# PASSAGE
::::::
Objective

The semantic pipeline is the path from human-authored prose to machine-actionable knowledge: prose is encoded in frontmatter, frontmatter generates TTL/RDF, TTL is queryable through MCP tools, and agents use those tools to reason about and improve the repository.

The pipeline runs in both directions. The encoding direction (prose→frontmatter→TTL→MCP→Agent) makes repository knowledge available to agents. The action direction (Agent→skills→MCP→scripts→repository) lets agents improve the repository. Improving the encoding direction makes the action direction work smoother — agents that can query the predicate graph make better decisions about what to improve.

What exists

  • Prose: extensive content across disciplines
  • Frontmatter: semantic-frontmatter spec with typed relations, partially populated (8,130 triplets across 2,991 pages)
  • TTL: RDF generation script exists (generate-rdf.py), SHACL shapes and OWL ontologies written for 5 domains
  • MCP: ASR MCP server with 9 tools (find, triage, enrich, validate, plans, skills, frontmatter enrichment via Ollama)
  • Agent: skills and policies for agent work
  • Predicate graph: satisfaction checking against domain axiom registries (91.3% satisfaction rate, 37 errors, 308 warnings)

What is missing

  • TTL generation is not integrated into the build
  • SHACL validation is not automated or available via MCP
  • Predicate graph satisfaction is not available via MCP
  • SPARQL querying is not available for the main repository (only in the separate rdf-cms prototype)
::::::
# MATERIAL
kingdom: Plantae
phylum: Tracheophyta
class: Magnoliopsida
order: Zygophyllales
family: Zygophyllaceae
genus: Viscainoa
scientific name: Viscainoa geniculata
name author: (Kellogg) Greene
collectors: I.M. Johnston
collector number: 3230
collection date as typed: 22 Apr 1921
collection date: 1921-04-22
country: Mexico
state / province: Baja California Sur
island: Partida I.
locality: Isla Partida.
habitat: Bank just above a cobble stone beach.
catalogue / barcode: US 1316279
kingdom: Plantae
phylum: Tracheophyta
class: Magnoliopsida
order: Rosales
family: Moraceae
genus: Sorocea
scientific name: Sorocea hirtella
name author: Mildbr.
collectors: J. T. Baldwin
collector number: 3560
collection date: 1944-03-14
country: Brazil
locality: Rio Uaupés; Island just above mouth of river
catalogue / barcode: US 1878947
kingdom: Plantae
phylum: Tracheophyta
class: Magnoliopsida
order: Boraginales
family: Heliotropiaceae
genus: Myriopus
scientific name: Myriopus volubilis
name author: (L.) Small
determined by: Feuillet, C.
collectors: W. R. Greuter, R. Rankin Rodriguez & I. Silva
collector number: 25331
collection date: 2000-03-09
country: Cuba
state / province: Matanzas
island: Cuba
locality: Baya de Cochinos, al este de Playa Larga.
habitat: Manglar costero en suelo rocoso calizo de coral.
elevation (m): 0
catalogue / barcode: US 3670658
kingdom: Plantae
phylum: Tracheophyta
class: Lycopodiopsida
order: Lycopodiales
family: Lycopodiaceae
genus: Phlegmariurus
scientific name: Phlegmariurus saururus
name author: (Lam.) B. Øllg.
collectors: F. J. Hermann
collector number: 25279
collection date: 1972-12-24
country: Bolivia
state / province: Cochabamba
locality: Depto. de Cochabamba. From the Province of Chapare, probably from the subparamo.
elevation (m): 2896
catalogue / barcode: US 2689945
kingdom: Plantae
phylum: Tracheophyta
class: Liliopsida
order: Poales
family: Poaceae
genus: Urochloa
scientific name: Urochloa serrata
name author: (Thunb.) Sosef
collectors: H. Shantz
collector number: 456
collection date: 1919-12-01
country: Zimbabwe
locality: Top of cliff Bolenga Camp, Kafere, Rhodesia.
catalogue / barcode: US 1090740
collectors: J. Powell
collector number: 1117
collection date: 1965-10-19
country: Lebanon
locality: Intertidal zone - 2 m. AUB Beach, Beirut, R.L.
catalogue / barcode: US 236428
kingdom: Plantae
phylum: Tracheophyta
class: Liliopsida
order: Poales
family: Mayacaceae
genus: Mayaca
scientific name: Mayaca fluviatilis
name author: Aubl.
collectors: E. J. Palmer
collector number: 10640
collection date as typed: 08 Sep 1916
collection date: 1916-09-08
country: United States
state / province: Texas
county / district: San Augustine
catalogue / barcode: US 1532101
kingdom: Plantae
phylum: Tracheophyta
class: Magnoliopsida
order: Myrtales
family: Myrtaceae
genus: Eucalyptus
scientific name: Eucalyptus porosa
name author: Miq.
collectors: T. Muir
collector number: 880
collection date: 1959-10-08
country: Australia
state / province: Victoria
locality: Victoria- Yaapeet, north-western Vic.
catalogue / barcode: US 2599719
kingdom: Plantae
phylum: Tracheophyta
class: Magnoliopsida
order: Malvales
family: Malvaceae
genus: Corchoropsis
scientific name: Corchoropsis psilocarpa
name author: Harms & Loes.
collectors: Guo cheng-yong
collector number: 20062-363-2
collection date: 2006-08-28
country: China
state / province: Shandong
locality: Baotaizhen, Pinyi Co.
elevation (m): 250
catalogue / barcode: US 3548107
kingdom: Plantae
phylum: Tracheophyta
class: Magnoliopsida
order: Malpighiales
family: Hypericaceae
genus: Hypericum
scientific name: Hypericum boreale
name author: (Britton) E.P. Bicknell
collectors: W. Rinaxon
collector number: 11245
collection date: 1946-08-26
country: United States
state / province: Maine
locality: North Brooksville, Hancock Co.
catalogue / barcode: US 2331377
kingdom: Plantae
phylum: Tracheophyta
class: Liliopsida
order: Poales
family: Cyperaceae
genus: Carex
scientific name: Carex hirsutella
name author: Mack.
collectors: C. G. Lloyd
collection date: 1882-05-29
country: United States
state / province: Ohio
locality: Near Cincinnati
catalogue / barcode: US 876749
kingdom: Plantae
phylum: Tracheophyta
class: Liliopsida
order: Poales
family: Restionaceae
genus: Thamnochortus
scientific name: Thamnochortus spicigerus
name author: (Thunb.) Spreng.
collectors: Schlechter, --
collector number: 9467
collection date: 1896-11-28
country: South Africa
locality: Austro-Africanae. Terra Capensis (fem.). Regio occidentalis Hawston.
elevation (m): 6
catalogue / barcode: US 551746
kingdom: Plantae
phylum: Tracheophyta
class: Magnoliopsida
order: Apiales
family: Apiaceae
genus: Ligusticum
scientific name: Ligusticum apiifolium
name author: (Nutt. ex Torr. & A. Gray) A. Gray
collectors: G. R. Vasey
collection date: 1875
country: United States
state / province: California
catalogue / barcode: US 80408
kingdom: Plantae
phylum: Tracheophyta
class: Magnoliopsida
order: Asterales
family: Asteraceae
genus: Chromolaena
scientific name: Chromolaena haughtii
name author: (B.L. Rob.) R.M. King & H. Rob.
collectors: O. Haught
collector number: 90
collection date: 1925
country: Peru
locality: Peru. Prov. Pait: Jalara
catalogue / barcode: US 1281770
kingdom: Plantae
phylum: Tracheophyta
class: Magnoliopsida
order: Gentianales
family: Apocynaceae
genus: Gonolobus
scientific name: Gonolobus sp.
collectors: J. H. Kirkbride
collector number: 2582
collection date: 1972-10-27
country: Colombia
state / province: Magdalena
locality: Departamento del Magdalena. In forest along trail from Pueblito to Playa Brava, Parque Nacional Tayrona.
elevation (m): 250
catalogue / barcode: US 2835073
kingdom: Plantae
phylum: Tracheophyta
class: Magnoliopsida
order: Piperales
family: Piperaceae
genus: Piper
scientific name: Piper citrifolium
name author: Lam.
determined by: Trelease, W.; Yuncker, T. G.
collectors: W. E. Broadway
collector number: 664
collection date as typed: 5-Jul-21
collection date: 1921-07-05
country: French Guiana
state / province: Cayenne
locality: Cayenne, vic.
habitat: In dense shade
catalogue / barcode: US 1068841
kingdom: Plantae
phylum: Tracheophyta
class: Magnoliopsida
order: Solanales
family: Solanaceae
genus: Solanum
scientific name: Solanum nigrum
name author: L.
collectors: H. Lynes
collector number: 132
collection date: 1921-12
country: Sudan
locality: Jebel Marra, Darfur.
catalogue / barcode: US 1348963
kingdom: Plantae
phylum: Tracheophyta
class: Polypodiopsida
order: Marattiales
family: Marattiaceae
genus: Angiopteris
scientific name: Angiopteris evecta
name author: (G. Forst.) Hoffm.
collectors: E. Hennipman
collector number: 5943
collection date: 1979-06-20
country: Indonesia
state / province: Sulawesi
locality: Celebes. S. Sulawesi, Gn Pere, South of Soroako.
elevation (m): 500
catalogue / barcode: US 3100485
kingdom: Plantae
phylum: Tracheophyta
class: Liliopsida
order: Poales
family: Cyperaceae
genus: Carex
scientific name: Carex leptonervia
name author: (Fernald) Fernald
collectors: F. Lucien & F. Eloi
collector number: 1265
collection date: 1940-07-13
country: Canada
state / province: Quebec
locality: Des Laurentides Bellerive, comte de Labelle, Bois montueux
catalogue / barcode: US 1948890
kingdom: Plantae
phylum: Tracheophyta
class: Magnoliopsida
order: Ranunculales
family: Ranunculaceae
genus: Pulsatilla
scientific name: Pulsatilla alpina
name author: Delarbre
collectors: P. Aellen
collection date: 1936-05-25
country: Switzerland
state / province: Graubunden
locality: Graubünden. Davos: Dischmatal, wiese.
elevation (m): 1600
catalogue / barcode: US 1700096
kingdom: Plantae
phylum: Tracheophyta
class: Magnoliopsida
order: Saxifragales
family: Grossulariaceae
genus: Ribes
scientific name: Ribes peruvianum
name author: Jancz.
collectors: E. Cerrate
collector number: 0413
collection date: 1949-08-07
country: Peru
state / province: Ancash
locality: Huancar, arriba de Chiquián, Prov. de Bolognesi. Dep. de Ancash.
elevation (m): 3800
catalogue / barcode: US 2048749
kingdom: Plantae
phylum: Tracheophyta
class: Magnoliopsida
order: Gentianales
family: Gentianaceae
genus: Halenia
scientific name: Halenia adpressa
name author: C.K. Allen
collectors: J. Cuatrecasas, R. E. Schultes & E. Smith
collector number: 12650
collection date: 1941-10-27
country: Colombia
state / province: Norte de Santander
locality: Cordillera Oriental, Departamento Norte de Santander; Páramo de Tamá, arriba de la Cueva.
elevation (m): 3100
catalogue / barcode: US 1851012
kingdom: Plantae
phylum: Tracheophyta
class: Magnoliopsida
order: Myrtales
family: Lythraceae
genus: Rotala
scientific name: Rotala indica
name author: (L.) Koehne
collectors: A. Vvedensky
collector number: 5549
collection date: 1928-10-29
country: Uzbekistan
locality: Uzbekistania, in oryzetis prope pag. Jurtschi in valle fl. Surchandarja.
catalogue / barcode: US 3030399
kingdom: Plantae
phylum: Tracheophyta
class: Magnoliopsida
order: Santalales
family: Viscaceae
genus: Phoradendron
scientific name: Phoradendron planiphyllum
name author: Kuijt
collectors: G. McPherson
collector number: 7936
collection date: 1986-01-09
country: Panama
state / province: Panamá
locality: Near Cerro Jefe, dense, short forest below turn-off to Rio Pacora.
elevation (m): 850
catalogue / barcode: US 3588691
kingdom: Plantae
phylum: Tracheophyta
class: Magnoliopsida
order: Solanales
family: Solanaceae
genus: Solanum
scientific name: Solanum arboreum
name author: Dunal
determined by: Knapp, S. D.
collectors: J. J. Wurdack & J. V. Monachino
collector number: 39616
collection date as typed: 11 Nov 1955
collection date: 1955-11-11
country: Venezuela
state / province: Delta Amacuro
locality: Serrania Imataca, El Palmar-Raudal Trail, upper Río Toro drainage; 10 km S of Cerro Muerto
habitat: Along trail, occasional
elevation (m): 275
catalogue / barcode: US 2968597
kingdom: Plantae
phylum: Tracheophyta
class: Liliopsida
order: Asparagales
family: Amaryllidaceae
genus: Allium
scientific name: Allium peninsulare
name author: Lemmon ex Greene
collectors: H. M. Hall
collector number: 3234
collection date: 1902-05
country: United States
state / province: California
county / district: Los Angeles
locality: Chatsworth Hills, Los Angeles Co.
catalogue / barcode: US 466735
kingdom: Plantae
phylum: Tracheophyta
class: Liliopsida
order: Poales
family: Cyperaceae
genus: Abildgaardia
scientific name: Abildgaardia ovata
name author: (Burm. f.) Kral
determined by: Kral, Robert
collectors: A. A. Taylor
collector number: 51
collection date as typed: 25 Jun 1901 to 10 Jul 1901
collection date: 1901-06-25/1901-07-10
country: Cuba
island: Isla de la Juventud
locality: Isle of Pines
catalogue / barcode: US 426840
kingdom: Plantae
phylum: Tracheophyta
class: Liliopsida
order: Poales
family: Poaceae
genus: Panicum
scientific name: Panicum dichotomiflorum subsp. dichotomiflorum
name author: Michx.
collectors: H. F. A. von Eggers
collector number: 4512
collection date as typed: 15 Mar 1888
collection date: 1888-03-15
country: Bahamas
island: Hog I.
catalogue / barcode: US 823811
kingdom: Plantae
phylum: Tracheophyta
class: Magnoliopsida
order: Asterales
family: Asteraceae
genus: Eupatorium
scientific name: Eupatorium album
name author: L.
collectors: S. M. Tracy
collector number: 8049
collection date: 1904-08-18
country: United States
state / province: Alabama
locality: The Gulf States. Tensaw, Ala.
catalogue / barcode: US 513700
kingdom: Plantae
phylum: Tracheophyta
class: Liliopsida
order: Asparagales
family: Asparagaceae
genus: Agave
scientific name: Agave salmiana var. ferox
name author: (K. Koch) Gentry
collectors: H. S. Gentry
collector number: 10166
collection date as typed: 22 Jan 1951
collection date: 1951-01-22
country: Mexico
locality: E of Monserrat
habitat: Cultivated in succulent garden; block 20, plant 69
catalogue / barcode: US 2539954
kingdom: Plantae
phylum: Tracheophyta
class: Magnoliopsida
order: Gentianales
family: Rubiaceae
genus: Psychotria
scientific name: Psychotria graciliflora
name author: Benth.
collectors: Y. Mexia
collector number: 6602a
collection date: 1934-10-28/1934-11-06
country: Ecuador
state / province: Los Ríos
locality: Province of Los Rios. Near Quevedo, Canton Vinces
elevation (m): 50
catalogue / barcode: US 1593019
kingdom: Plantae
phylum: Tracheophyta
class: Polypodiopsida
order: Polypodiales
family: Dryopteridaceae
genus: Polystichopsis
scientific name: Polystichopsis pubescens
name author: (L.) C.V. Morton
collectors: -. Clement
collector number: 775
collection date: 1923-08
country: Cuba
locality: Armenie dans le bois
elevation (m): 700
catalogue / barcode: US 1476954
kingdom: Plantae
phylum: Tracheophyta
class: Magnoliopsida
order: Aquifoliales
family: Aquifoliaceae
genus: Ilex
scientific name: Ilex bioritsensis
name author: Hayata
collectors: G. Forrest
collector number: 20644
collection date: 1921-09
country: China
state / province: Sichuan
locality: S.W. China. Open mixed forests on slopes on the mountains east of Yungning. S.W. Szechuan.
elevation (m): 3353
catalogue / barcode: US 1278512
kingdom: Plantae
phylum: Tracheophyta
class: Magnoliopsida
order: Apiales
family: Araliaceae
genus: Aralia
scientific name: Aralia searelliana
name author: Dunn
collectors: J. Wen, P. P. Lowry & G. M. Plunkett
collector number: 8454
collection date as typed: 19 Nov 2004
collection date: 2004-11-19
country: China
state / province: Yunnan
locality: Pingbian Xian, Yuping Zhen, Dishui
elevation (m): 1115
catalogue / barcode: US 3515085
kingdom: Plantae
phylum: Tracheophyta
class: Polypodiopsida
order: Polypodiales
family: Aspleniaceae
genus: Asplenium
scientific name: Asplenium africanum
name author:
::::::
# REQUIRED WORK
a. Answer these from the semantic pipeline text, one line each:
(i) How many tools does the ASR MCP server have?
(ii) What satisfaction rate does the predicate graph checking report?
(iii) Where is SPARQL querying currently available?
b. Pick up the semantic pipeline text after its final line and write the next part.

# ANSWERS PROVIDED
a.
(i) Nine.
(ii) 91.3%.
(iii) Only in the separate rdf-cms prototype.

b.
  • Frontmatter enrichment (Ollama) covers triage but not published files
  • The 37 errors and 308 warnings are known but not being systematically addressed

Key results

  1. Predicate graph satisfaction checking available as an MCP tool
  2. SHACL validation available as an MCP tool
  3. At least one frontmatter enrichment skill works on published files (not just triage)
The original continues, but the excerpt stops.